Friday, September 28, 2007

Film Review: Day Watch (Dnevnoy Dozor)

Russian Vampires!

What, you want more than that? Fine. For centuries there has been a truce between the forces of Light and Dark; each would police the other, and neither would go to war. However, Yegor (Dima Martynov), a powerful young 'Other', has joined the forces of darkness, whilst Svetlana (Mariya Poroshina), an equally powerful Other, has joined the forces of light, and if their paths should cross, it would end the Truce and bring about the Apocalypse. Stuck in the middle is Anton (Konstantin Khabensky), Yegor's father, whose attempts to use magic to abort Yegor before he was born drove him to the darkness.

Does any of that make sense? No? Good. Let's move on.

Night Watch, the film to which this is a sequel, was released in 2004 to a not insignificant amount of acclaim. The visual style of the film, mixing the dark aesthetics of film noir with hyperkinetic editing, fairly impressive special effects and inventive use of subtitles, as well it’s unusual, complex mythology propelled it from being a niche hit into a worldwide success. Just like any good sequel, Day Watch retains these basic qualities but goes far beyond the confines of its predecessor, and gives us a film which is epic, deep and completely batshit crazy.

Day Watch isn't just a film, it's about twelve films, all of which are fighting desperately to get out. On the face of it, it's an epic fantasy film with vampires fighting each other, but it's also a murder mystery, a melodrama (in the best possible sense) about fathers and sons. At the same time all of this is going on, it's also something of a rom-com, an action movie, a Billy Wilder-esque farce, a meditation on the ramifications of errors in judgment, an Indiana Jones film in which characters are all trying to get hold of an ancient and powerful artifact (in this case the 'Chalk of Fate', with which people can re-write their destinies) and a representation of the simple human desire to fix what can not be undone. In short, Day Watch is a free-for-all of a film in which it is constantly battling with itself to decide what the hell it actually is.

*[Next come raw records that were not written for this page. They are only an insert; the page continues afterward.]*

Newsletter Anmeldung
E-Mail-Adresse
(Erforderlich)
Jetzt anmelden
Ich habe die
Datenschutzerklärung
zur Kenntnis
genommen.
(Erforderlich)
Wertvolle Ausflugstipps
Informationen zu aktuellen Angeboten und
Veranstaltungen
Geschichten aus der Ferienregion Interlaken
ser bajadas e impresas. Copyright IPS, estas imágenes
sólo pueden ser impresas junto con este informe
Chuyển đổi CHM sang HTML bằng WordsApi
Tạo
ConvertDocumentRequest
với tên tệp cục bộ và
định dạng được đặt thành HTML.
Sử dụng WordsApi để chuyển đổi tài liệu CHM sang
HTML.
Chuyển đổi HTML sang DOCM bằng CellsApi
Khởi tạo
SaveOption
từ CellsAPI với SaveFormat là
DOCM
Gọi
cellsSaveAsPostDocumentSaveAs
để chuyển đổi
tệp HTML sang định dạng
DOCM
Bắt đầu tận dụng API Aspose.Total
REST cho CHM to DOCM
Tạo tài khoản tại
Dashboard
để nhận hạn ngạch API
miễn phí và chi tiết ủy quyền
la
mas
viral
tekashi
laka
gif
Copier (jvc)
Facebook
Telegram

This is the primary weakness of the film but it is also its greatest strength. Throughout the film, the different strands keep pushing each other aside to move to the fore, so for much of the film the whole ''War is coming, we must prevent the apocalypse'' aspect of the film is actually kept in the background, and only really asserts itself in the final third. This constant shifting is quite disorientating but it also prevents the film from being even remotely boring and it remains, from beginning to end, completely unpredictable. This is partly because the film is an amalgamation of a couple of stories in the book 'Night Watch' by Russian author Sergei Lukyanenko, so there's a lot of plot to get through and much of it is condensed to fit the film's fairly brisk running time. As such, it makes very little sense most of the time, yet it's the freewheeling madness of the film that makes it so great.

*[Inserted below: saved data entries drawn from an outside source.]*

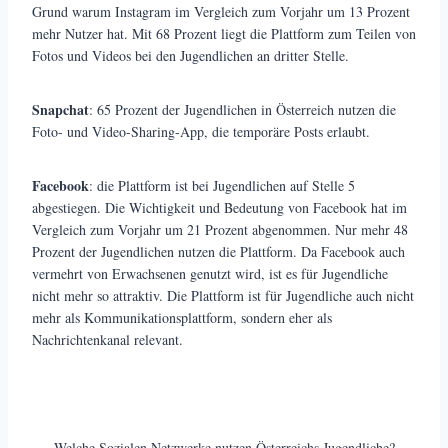
Grund warum Instagram im Vergleich zum Vorjahr um 13 Prozent
mehr Nutzer hat. Mit 68 Prozent liegt die Plattform zum Teilen von
Fotos und Videos bei den Jugendlichen an dritter Stelle.
Snapchat
: 65 Prozent der Jugendlichen in Österreich nutzen die
Foto- und Video-Sharing-App, die temporäre Posts erlaubt.
Facebook
: die Plattform ist bei Jugendlichen auf Stelle 5
abgestiegen. Die Wichtigkeit und Bedeutung von Facebook hat im
Vergleich zum Vorjahr um 21 Prozent abgenommen. Nur mehr 48
Prozent der Jugendlichen nutzen die Plattform. Da Facebook auch
vermehrt von Erwachsenen genutzt wird, ist es für Jugendliche
nicht mehr so attraktiv. Die Plattform ist für Jugendliche auch nicht
mehr als Kommunikationsplattform, sondern eher als
Nachrichtenkanal relevant.
Welche Sozialen Netzwerke nutzen Österreichs Jugendliche?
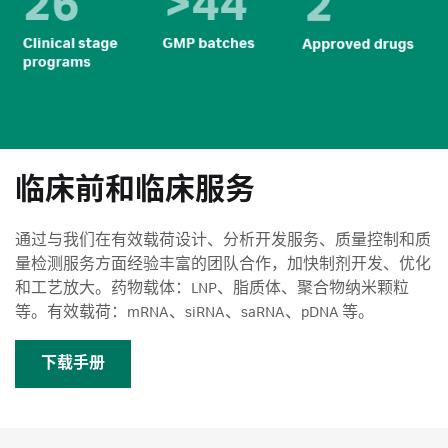
临床前和临床服务
通过与我们在有效载荷设计、分析开发服务、质量控制和质
量检测服务方面经验丰富的团队合作，加快制剂开发、优化
和工艺放大。药物载体：LNP、脂质体、聚合物纳米颗粒
等。有效载荷：mRNA、siRNA、saRNA、pDNA 等。
下载手册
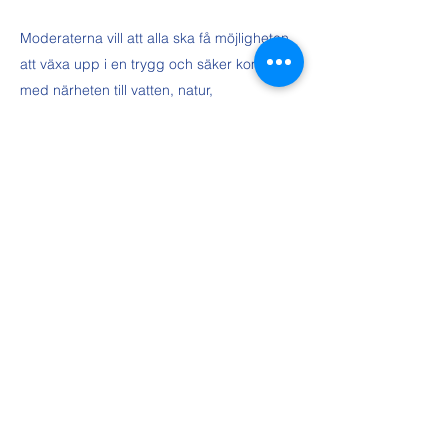
Moderaterna vill att alla ska få möjligheten
att växa upp i en trygg och säker kommun
med närheten till vatten, natur,
rekreationsområden, kulturupplevelser
samt föreningsverksamhet. Att man under
sin uppväxt kan testa på det mesta. Att
man får testa att spela gitarr i kulturskolans
lokaler, innebandy i Rydsbergshallen eller
Hjällsnäshallen och tennis i Lerums
tennisklubb. Att man får möjligheten till att
lära sig knyta knopar som scout och
engagera sig politiskt. Detta görs genom
att ta vara på starka krafter och viljor.
Moderaterna är Lerums samlingsparti för
det är här som varje kraft för att förbättra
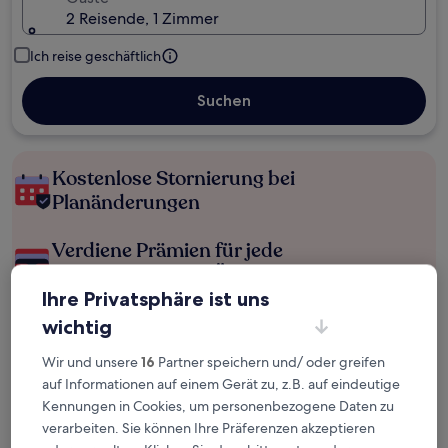
2 Reisende, 1 Zimmer
Ich reise geschäftlich
Suchen
Kostenlose Stornierung bei
Planänderungen
Verdiene Prämien für jede
wahrgenommene Übernachtung
Ihre Privatsphäre ist uns
wichtig
Mehr sparen mit Preisen für Mitglieder
Wir und unsere
16
Partner speichern und/ oder greifen
auf Informationen auf einem Gerät zu, z.B. auf eindeutige
Kennungen in Cookies, um personenbezogene Daten zu
Überprüfe die Preise für diese Daten
verarbeiten. Sie können Ihre Präferenzen akzeptieren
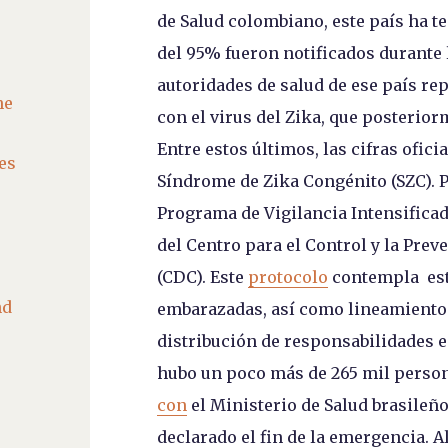
de Salud colombiano, este país ha te
del 95% fueron notificados durante l
autoridades de salud de ese país re
he
con el virus del Zika, que posteriorm
Entre estos últimos, las cifras ofic
es
Síndrome de Zika Congénito (SZC). 
Programa de Vigilancia Intensifica
del Centro para el Control y la Pr
(CDC). Este
protocolo
contempla estr
nd
embarazadas, así como lineamientos p
distribución de responsabilidades en
hubo un poco más de 265 mil persona
con
el Ministerio de Salud brasileñ
declarado el fin de la emergencia.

Day Watch is a unique film, the only film in recent years that even approaches it in terms of frenetic, fun, joyously insane energy is the South Korean film The Host, which similarly didn't know what it actually was and made that into a huge benefit rather than a problem. Much like its predecessor, Day Watch leaps straight into things and doesn't really pander to the audience; apart from a brief introductory sequence in which the plot of the first film is summarised. Day Watch forces you to accept it on its own terms; it's a film that has its own individual world with its own rules, rules which are not for one second explained to the audience. The powers of the various characters are never fully detailed, so every time a fight starts or a character is trying to escape from enemies, you really don't know how they'll get out of it, and when they do you won't really understand how or why they did it. And you know what? None of that matters for a single second. It's a full-on mindfuck of a film that throws a million ideas around and expects the audience to catch them and it is this adventurous nature that makes the film so much fun. The fact that it's also visually very impressive and inventive, a sequence towards the end in which the entirety of Moscow is leveled is a work of pure genius, as well as being very well acted is just icing on a manic cake.

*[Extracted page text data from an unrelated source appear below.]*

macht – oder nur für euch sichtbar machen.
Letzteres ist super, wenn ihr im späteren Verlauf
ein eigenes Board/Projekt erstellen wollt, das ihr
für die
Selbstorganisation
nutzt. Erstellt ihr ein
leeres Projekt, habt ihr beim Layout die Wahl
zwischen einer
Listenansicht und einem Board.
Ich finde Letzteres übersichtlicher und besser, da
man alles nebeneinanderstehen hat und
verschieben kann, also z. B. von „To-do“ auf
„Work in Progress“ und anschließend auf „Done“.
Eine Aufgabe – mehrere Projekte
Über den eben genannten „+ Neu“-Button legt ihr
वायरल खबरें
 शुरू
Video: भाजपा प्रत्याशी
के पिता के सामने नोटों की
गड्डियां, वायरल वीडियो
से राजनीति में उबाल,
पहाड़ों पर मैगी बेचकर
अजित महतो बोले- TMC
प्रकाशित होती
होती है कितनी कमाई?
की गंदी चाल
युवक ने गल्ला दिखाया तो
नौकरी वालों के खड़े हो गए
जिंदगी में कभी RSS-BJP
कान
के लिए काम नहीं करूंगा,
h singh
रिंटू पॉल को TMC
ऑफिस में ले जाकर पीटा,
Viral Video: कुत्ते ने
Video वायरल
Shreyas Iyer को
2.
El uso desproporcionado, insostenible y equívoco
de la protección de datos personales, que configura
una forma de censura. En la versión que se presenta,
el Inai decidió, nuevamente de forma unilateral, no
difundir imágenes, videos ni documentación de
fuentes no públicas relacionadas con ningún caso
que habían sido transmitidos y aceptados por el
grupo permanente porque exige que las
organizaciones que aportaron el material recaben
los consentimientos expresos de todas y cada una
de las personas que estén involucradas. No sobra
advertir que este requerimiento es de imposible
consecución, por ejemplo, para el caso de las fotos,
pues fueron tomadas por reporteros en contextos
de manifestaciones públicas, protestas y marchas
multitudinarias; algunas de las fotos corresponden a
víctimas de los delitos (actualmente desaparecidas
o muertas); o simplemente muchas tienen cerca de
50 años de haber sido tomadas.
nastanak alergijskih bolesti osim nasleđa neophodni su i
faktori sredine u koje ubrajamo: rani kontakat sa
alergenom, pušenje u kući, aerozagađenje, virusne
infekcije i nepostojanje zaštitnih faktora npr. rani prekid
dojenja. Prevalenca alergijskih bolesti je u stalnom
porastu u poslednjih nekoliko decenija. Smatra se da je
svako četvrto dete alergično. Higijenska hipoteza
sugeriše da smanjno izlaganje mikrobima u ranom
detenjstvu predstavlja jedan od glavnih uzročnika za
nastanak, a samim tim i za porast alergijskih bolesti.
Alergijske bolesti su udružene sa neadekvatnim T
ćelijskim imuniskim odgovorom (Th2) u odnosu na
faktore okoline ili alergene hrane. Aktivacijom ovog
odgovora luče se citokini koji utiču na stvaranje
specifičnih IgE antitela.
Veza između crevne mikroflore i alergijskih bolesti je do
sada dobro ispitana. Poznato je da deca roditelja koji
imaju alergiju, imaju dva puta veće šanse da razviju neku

Probably what's most bizarre about the film is that it is genuinely touching. All the characters in it, dark or light, are incredibly likeable and you do find yourself caring for each of them. Even amongst everything else that happens, you do care about whether or not Yegor and Anton will ever be reconciled, if Anton will ever get together with Svetlana, and what will happen to all the minor characters if and when the war starts. It's just one more aspect of the idiosyncratic charm of the film that it can elicit genuine emotional responses in the midst of the rest of the crazy crap that's going on.

Day Watch is, without a doubt, one of the most singularly enjoyable films released this year. It's thrilling, funny, surprisingly moving, and it's unlike anything else out at the moment. Give yourself over to its logic, sit back, and watch the sparks fly. You'll have a blast.